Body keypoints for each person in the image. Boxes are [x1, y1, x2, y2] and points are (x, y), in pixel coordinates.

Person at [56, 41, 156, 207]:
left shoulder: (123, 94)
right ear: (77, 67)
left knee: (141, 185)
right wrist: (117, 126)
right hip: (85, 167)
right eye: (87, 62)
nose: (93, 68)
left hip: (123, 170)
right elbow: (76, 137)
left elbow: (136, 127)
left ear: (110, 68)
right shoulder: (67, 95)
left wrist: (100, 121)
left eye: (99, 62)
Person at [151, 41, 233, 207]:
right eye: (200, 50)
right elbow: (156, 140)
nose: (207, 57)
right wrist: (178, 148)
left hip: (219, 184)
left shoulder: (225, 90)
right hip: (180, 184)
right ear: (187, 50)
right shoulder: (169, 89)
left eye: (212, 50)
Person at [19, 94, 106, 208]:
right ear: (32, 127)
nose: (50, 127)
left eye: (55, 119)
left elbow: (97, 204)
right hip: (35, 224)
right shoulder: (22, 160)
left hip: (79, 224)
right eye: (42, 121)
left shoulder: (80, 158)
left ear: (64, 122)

::::

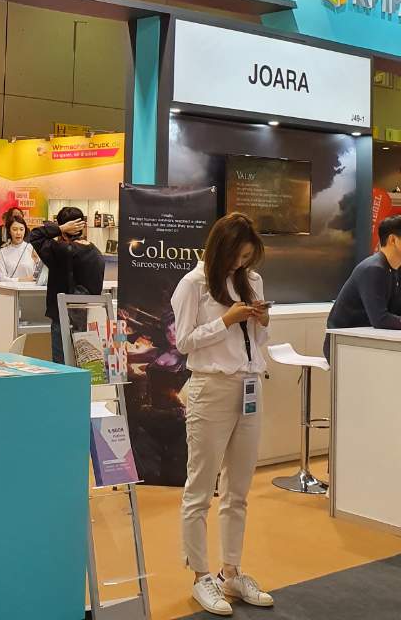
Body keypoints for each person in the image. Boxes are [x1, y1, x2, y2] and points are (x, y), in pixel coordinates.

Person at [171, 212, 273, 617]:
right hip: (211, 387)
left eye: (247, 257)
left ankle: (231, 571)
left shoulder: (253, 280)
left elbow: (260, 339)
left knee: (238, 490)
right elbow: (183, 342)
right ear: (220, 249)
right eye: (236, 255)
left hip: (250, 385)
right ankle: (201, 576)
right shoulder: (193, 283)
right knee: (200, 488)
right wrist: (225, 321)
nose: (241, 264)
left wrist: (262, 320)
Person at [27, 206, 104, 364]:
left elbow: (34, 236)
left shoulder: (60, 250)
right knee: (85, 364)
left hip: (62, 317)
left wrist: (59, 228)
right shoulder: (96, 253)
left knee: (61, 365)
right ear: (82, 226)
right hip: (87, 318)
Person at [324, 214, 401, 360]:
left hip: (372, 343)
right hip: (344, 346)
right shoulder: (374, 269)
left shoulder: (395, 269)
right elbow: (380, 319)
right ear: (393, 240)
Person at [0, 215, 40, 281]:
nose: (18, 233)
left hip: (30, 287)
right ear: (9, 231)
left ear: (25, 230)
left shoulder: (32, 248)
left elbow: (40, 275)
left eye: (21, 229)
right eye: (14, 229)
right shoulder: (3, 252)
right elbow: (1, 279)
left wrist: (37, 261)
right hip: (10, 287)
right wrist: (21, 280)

::::

From the entries above, write out only the lines starting at the line that holds "left wrist: (59, 228)" and ending at the line that holds "right wrist: (21, 280)", keeping both and matching them exactly.

left wrist: (59, 228)
right shoulder: (96, 253)
left knee: (61, 365)
right ear: (82, 226)
right hip: (87, 318)
Person at [324, 214, 401, 360]:
left hip: (372, 343)
right hip: (344, 346)
right shoulder: (374, 269)
left shoulder: (395, 269)
right elbow: (380, 319)
right ear: (393, 240)
Person at [0, 215, 40, 281]:
nose: (18, 233)
left hip: (30, 287)
right ear: (9, 231)
left ear: (25, 230)
left shoulder: (32, 248)
left elbow: (40, 275)
left eye: (21, 229)
right eye: (14, 229)
right shoulder: (3, 252)
right elbow: (1, 279)
left wrist: (37, 261)
right hip: (10, 287)
right wrist: (21, 280)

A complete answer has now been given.